Privacy and Security sections could be enhanced by clarifying that the
integrity and correctness of the recorded data is not ensured by
(cryptographic) means to ensure that the CS has not been tampered with
(also see below). At least AFAIK. This would have to be done by
organizational and technical controls that prevent tampering with the
recording UA and the data stream between end point UA and SRC.

Best regards, Tobias

Ps.: On a personal note a small suggestion/idea for the authors:

- it seem the non-repudiation, authenticity and completeness (no dropped
packets) of recorded CS linked to individual participants is basically
unproven (if not impossible to prove in this setting?).
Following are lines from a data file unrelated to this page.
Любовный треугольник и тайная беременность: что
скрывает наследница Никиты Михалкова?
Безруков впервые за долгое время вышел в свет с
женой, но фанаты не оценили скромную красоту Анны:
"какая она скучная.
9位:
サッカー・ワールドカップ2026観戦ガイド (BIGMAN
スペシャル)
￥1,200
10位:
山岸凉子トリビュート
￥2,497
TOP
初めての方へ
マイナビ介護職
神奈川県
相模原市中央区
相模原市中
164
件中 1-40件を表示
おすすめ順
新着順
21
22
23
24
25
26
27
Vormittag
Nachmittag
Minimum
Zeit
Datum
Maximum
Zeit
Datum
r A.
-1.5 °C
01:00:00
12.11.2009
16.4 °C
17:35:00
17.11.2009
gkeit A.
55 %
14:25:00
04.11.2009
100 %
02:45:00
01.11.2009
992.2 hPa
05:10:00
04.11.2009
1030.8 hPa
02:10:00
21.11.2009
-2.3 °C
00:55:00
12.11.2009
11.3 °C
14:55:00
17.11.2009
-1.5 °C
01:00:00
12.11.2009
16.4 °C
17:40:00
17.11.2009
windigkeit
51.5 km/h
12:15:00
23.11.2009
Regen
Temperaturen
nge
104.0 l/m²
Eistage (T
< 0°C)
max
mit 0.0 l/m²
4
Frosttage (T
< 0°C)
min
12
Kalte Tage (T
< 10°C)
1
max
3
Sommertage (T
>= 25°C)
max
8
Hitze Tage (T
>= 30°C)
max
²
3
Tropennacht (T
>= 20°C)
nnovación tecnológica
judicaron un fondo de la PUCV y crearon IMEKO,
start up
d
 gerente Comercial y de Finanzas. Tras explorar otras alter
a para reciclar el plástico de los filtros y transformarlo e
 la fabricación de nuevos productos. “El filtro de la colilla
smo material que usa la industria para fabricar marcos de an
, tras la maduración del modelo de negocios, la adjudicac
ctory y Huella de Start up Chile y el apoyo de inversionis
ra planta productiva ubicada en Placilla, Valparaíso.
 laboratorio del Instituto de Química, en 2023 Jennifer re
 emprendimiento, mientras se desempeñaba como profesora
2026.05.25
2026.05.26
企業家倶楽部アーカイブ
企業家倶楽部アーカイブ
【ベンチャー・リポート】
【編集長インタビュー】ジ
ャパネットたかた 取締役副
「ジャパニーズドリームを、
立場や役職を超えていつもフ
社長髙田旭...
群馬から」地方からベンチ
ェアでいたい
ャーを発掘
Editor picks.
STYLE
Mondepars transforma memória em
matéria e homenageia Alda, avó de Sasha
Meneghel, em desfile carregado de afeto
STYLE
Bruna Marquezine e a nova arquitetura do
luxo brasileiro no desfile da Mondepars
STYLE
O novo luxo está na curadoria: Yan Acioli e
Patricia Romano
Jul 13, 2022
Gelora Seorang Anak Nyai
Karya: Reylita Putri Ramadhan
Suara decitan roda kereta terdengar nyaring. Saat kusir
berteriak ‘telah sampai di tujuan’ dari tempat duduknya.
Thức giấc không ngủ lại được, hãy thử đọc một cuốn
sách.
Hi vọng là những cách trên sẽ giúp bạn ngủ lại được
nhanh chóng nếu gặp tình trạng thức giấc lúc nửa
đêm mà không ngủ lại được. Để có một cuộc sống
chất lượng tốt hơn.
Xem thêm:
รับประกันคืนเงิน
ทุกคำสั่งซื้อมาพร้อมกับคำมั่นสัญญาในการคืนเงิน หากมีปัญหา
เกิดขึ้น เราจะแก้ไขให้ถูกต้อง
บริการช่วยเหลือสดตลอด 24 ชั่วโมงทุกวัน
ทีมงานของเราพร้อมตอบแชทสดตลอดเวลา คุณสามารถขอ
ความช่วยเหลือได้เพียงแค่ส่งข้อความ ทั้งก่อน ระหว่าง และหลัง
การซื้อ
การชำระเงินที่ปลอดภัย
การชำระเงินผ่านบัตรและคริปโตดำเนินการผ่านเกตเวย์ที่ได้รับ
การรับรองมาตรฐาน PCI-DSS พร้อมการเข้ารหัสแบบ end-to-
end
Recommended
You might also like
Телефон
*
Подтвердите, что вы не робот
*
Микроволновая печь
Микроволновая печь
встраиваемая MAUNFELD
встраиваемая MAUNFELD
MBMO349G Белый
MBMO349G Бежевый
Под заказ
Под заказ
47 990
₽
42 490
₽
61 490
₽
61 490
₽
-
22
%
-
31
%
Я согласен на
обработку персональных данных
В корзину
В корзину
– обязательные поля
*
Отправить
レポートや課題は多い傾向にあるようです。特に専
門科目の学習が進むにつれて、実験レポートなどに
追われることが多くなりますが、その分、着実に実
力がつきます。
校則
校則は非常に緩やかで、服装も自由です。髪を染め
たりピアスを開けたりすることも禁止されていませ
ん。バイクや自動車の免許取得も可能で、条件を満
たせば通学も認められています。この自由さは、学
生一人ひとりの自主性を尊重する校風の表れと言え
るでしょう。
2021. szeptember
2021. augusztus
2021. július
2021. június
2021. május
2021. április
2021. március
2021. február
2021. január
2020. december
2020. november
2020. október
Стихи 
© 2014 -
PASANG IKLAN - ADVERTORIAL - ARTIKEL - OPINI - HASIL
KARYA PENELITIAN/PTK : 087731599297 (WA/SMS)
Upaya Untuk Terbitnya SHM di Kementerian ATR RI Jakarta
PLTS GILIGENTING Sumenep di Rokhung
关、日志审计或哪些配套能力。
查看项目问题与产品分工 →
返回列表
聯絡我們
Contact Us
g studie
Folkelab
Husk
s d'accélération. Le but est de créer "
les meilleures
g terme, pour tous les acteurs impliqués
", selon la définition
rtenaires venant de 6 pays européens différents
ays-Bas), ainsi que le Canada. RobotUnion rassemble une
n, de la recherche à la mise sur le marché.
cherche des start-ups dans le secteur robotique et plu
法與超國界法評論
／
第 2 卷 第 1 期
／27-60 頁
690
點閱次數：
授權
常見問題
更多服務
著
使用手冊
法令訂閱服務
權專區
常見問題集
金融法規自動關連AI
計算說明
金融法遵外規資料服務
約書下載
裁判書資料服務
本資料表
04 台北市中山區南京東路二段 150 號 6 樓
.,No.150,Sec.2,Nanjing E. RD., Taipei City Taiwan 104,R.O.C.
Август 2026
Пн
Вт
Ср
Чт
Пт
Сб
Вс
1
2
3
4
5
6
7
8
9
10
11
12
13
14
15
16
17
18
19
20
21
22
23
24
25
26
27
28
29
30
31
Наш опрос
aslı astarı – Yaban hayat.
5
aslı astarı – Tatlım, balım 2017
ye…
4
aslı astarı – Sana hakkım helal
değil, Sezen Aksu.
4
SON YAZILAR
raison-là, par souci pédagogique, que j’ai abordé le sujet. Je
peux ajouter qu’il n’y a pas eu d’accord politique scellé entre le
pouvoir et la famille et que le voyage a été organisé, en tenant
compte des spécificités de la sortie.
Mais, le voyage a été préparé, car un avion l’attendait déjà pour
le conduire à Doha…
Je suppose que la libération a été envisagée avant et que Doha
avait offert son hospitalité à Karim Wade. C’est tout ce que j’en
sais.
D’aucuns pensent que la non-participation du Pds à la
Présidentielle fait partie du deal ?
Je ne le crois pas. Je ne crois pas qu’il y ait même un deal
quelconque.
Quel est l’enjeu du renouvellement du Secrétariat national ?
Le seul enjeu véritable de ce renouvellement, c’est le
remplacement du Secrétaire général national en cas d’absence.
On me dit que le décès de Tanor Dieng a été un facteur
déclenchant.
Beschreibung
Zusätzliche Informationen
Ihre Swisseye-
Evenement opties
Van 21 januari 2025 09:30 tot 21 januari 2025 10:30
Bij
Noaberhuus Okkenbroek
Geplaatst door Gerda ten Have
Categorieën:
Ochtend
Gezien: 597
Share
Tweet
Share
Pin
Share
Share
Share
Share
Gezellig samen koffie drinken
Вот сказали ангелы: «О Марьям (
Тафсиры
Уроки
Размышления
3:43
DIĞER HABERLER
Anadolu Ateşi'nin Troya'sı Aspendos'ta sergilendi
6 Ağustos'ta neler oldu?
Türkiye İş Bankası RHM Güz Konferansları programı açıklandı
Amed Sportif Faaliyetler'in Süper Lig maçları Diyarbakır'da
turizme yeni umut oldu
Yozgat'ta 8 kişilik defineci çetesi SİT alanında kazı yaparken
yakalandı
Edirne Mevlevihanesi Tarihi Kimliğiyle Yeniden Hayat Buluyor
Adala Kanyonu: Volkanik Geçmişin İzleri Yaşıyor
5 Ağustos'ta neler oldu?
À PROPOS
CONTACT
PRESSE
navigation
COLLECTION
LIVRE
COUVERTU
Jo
I.e. an evil
recording entity might twist incoming streams from participants to
re-align given answers to different points in the stream or re-align its
own statements.
E.g. actual dialogue:
1. participant A "Do you want to buy this product?" 
2. participant B: "No."
3. participant A "Do you want to abort this operation?"
4. participant B: "Yes."

Could be twisted to:
1. participant A "Do you want to buy this product?" 
4. participant B: "Yes."
3. participant A "Do you want to abort this operation?"
2. participant B: "No."

or with only control of your own recorded data-stream:
3. participant A "Do you want to abort this operation?"
2. participant B: "No."
1. participant A "Do you want to buy this product?" 
4. participant B: "Yes."

I wonder whether authentication means (like signing) your session stream
with a personal key and chronology integrity ensuring mechanisms
(reliably linking messages to timestamps or previous messages from the
other party) would be worth consideration and could prevent such an attack.